**Problem requirements:** Find the line that contains "Oblečenie Trackside"; please output it and each line after it, exactly as shown, up to the end of the entries below, skipping pictures.

**Data for this task:**
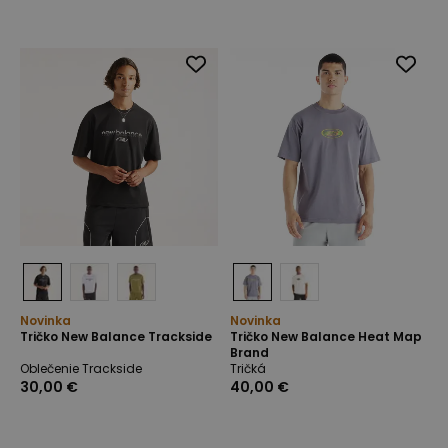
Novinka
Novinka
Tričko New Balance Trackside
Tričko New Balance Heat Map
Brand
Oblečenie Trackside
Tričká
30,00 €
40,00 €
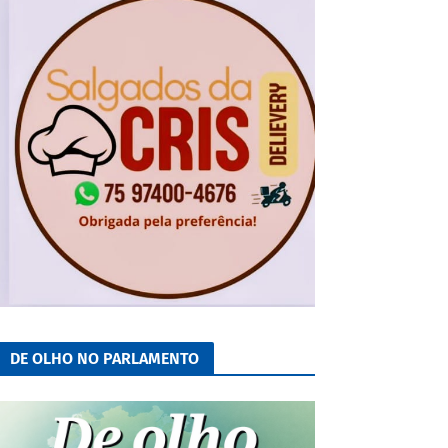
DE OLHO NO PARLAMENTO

**Result below:**
Oblečenie Trackside
Tričká
30,00 €
40,00 €
DE OLHO NO PARLAMENTO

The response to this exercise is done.